• **Short task**: Please collect every line in the items below that contains the word "vein", copying each such line in full.
____________________
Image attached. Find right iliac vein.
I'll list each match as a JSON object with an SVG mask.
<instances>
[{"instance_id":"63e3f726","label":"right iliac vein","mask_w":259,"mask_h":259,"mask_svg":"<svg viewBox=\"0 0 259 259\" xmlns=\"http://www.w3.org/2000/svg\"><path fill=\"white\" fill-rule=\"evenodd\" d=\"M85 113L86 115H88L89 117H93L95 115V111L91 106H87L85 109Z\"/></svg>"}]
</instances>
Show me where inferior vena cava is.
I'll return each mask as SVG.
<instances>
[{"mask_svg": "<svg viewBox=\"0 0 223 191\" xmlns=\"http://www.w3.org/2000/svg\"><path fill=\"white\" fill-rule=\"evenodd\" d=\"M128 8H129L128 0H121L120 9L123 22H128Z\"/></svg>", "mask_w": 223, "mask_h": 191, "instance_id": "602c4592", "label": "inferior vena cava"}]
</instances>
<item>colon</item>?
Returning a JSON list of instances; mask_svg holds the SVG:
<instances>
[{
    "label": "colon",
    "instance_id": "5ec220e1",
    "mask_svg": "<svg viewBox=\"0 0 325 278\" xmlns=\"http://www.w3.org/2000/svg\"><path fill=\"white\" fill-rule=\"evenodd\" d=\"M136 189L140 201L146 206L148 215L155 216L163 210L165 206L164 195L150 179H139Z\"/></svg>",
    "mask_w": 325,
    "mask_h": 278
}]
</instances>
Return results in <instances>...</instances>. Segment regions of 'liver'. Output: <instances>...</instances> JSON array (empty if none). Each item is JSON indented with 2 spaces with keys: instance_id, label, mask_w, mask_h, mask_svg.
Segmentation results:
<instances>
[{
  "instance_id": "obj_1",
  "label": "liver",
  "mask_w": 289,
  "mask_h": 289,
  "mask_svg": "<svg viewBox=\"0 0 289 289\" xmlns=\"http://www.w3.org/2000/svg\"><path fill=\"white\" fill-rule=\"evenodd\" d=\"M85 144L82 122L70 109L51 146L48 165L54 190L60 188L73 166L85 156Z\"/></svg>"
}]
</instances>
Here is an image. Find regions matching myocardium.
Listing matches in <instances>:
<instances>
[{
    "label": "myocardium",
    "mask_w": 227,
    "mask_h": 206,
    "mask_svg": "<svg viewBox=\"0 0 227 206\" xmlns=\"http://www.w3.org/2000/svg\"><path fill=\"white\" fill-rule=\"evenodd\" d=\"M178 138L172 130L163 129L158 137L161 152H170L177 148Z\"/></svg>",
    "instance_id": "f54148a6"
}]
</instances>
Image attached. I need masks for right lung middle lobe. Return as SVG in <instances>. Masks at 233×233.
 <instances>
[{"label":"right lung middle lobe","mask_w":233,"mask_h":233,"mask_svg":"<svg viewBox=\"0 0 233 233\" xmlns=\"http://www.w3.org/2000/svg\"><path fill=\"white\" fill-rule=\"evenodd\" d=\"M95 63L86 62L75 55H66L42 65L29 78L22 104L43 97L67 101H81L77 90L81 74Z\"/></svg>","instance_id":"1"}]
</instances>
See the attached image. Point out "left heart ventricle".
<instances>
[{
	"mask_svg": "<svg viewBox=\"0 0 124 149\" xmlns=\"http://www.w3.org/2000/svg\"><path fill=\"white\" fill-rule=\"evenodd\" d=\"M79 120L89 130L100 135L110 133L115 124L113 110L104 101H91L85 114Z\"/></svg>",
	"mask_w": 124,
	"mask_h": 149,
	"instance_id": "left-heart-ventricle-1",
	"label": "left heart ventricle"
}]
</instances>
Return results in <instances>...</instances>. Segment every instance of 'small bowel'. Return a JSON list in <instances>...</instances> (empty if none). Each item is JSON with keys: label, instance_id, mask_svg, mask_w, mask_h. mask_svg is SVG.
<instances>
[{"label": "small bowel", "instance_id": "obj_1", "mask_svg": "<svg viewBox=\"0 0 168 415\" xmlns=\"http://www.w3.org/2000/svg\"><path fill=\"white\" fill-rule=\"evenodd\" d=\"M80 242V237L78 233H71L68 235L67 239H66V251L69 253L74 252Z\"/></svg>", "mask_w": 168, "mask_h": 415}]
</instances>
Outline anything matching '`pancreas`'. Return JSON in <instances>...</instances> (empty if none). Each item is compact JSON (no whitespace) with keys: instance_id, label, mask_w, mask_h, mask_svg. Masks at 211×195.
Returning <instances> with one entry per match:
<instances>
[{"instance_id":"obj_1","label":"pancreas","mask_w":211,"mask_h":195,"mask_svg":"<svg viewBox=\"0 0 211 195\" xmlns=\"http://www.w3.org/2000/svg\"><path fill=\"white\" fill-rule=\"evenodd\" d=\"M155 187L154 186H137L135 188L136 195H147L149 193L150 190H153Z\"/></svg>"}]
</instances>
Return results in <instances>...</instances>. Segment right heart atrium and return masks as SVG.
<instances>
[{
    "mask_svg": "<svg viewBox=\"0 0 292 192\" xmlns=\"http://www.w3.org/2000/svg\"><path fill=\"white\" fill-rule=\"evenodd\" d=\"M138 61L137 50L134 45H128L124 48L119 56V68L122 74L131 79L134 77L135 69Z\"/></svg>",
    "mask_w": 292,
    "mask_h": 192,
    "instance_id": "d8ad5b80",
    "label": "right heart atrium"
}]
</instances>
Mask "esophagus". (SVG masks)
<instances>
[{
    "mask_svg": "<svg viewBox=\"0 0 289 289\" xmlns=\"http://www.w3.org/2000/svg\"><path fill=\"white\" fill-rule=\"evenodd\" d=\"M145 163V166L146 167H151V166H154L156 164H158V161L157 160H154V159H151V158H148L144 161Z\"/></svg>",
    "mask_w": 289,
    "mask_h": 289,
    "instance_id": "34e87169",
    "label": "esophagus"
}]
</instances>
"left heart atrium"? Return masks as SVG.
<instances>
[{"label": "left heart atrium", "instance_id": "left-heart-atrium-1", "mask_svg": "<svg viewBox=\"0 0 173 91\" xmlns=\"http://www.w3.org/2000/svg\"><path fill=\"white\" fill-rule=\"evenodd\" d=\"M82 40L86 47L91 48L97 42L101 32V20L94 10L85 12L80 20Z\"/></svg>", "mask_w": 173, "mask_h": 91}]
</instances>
____________________
• **Result below**:
Image attached. Find right iliac vein.
[{"instance_id":"63e3f726","label":"right iliac vein","mask_w":259,"mask_h":259,"mask_svg":"<svg viewBox=\"0 0 259 259\" xmlns=\"http://www.w3.org/2000/svg\"><path fill=\"white\" fill-rule=\"evenodd\" d=\"M85 113L86 115H88L89 117H93L95 115V111L91 106H87L85 109Z\"/></svg>"}]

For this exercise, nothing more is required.